MUSIC PROFILE: Steve Grills and the Roadmasters

MUSIC PROFILE: Steve Grills and the Roadmasters
May 20, 2009
By Frank De Blase
City Newspaper

Blues guitarist Steve Grills is about as low key as they come; a tres cool operator that wields a red-hot guitar. Parked stage left, he puts his band, The Roadmasters, through the paces as he gives the audience a tour of the blues - a sampler platter, if you will, or perhaps passages off yellowy pages ripped from an encyclopedia of the blues. Mixed in with Grills' referential and reverential treatment lies the man's own sound, one that weaves in and out with the ghosts he admires and conjures.

Grills is a tremendous guitar player who possesses an equal amount of humility. He could stand to brag a little, if he wanted, but Grills plays the blues more as an unassuming acolyte in awe of the genre rather than the standard six-string grandstanders who often get in the way of the music. It's as if the blues plays Grills. And it's been playing him since he was 10 years old.

"I got interested in playing guitar through my father's love of music," Grills says from his South Wedge crib. "He was a big fan of folk music and used to go to the Newport Folk Festival in the 60's."

Grills' dad owned The Nugget (now The King and I) on East Henrietta Road from 1969 to 1972. Artists like John Prine, Steve Goodman, Little Feat, Miles Davis, and Harry Chapin all came through town to play the joint. Little Grills got to hang sometimes.

"That really got me excited about music," he says. And like just about every other kid of his generation, he was all about The Fab Four. But Grills didn't stop there. "I remember being about 9 years old, and hearing some of the early Beatles records, primarily their Chuck Berry covers. I was really attracted to those. I saw on the record ‘C. Berry' so I went out and got Chuck Berry's greatest hits. I still have that record."

Records came across his father's desk that caught his eye, and then his ear. Stuff by Jimmy Reed and Lightning Hopkins, to name a couple. And let's not forget Freddie King.

"The main guy is Freddie King," Grills says. "I just sat down and listened to his records with my guitar. I would say that's how I learned to play guitar."

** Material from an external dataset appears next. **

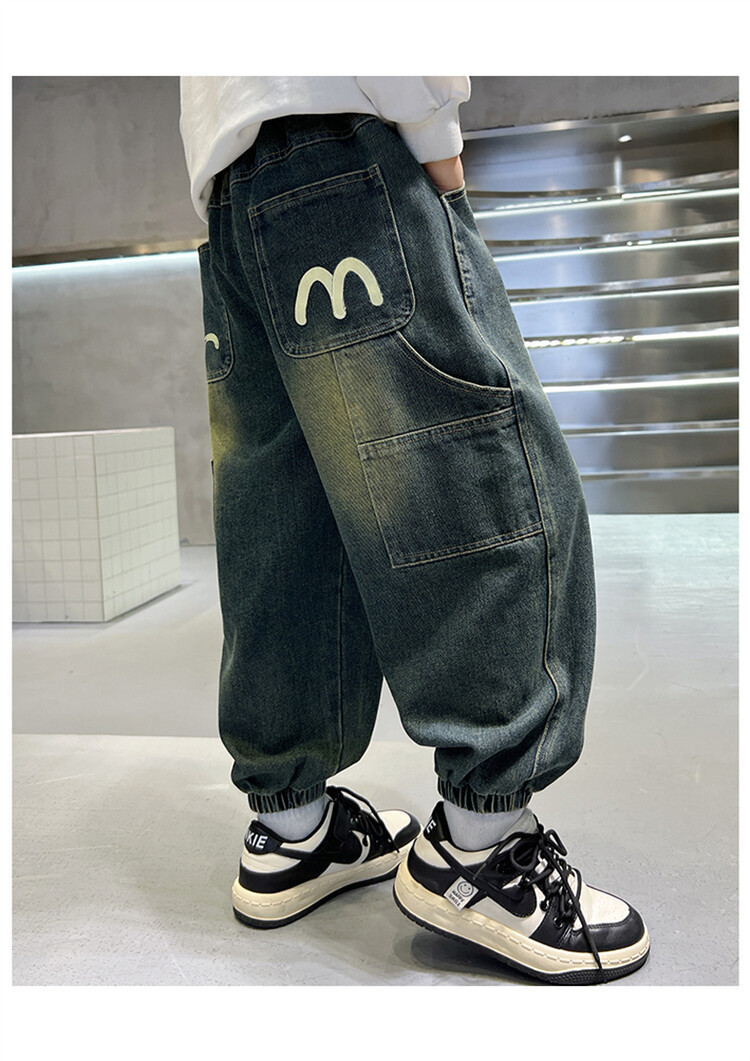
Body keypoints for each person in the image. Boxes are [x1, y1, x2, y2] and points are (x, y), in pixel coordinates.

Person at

At that point Grills had become interested in the roots of rock n roll. And when listening to the music of the day, Grills dug artists like Led Zeppelin, The Rolling Stones, and Jimi Hendrix, especially their bluesier stuff - you could say his tastes were running black and blue. It was a fertile time in Rochester, and a lot of the masters were still on the road.

"During the late 70's and 80's I was very fortunate to be able to see some great blues artists with some frequency," he says. "Folks like Albert Collins, Albert King, Tyrone Davis, Little Johnny Taylor, Johnny Taylor, Gatemouth Brown, and Big Joe Turner, right before he died." So Grills learned off the records he was accumulating, and by watching this parade of artists coming through town. And by the age of 19, it was all starting to make sense. However, he wasn't performing.

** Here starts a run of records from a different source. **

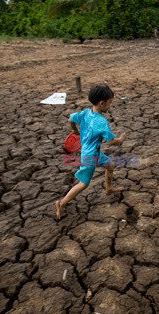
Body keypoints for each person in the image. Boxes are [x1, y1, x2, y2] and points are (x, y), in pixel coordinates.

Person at [55, 84, 126, 220]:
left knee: (110, 165)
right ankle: (61, 203)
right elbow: (111, 141)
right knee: (83, 184)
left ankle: (109, 189)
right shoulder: (102, 122)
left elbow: (70, 119)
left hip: (92, 152)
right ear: (102, 103)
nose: (110, 105)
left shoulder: (85, 113)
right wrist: (121, 139)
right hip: (90, 156)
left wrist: (75, 130)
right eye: (110, 102)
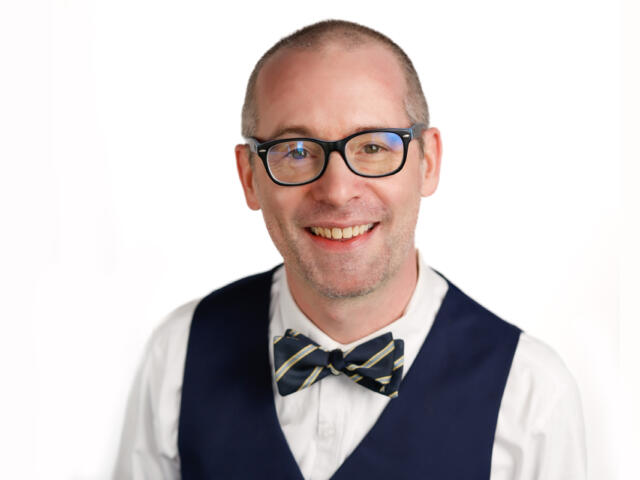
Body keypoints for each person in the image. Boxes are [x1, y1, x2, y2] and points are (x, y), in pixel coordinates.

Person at [113, 19, 587, 479]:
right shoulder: (178, 354)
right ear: (249, 176)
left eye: (373, 147)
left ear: (428, 162)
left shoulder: (530, 395)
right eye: (297, 151)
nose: (338, 192)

"I was just starting to get some of the pieces of the puzzle," says Grills. "But I wasn't really looking to play in a band. I remember bumping into my brother downtown, while I was waiting for the bus. He didn't really ask me, he just basically told me I had to be at this rehearsal for this band he was working with. ‘Be there' and I was like, ‘Oh, ok.'"

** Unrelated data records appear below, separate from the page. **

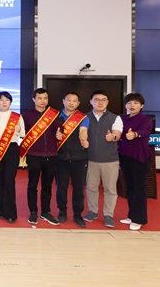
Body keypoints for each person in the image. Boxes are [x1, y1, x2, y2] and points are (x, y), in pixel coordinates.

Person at [20, 88, 63, 226]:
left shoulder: (54, 114)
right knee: (32, 185)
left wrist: (60, 133)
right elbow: (22, 133)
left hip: (51, 155)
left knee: (47, 186)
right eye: (39, 98)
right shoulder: (27, 115)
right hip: (34, 155)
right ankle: (33, 212)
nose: (43, 101)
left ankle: (46, 212)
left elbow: (60, 128)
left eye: (45, 98)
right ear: (34, 99)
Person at [84, 90, 123, 228]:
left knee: (110, 189)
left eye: (103, 100)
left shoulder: (115, 118)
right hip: (90, 159)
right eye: (97, 99)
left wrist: (113, 137)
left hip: (110, 160)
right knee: (91, 187)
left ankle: (108, 215)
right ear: (91, 102)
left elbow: (117, 133)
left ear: (107, 102)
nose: (100, 102)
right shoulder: (84, 117)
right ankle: (92, 211)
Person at [118, 93, 153, 231]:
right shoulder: (122, 119)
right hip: (125, 156)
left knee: (139, 189)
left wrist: (135, 134)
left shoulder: (146, 120)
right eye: (129, 103)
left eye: (135, 103)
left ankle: (138, 219)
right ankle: (132, 215)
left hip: (139, 157)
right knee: (130, 187)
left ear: (141, 105)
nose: (132, 105)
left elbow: (145, 131)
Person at [54, 92, 89, 228]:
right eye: (69, 100)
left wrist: (83, 139)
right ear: (63, 101)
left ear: (78, 103)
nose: (71, 103)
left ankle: (77, 214)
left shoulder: (83, 118)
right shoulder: (56, 116)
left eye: (74, 101)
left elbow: (83, 130)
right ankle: (62, 211)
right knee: (61, 187)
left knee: (78, 188)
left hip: (79, 158)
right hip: (61, 158)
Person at [0, 91, 24, 224]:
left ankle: (10, 213)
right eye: (1, 100)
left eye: (7, 100)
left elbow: (23, 134)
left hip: (12, 149)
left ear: (10, 102)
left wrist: (18, 130)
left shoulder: (17, 117)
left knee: (9, 181)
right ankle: (1, 210)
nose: (4, 102)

Grills' debuted on stage with Joe Likely, Al Holly, and Grills' big brother, Tom as The Midnight Blues Band. "We went down and did a little guest set between Joe Beard's sets at the K&T Tavern on Jefferson Ave," he says.

At this time, blues audiences were primarily in black clubs. Grills felt right at home. "My impression," he says, "was that black people appreciated and enjoyed seeing someone outside their sphere who appreciated their music enough to play it."

Throughout the 1980's Grills played in different outfits, including a stint with Buffalo harmonicat Shakin' Smith. Grills went solo, forming The Roadmasters in the early 90's.

Grills has worked with legends like Joe Beard and his idol, the late Robert "Junior" Lockwood - the only man Robert Johnson ever taught, as Johnson was married to Lockwood's mother. More recently Grills has played with Ernest Lane, who Grills met when he came to Rochester with Ike Turner.

Grills will play in Lane's band at this year's Chicago Blues Festival on June 14. For a bluesman of any age, this is quite a big deal. "Don't remind me," Grills says with a nervous laugh. "I try not to think about it too much."

Grills plans on releasing a record he did with Lane in the near future. Funny thing is, it's Grill's first record. "I think for me playing blues, as long as I've known blues... I've never really seen it as a commercial entity," he says. "It just never occurred to me as something I wanted to do. Obviously I realize it's something I need to do."

And as all the styles and heroes burn and melt into his soul, ultimately making their way to his fingers, one has to wonder: where is Grills in all of this? What is his signature?

"That's a good question," he says. "Maybe that hasn't even come yet. It's kind of an unconscious thing. I'm just playing what feels good to me."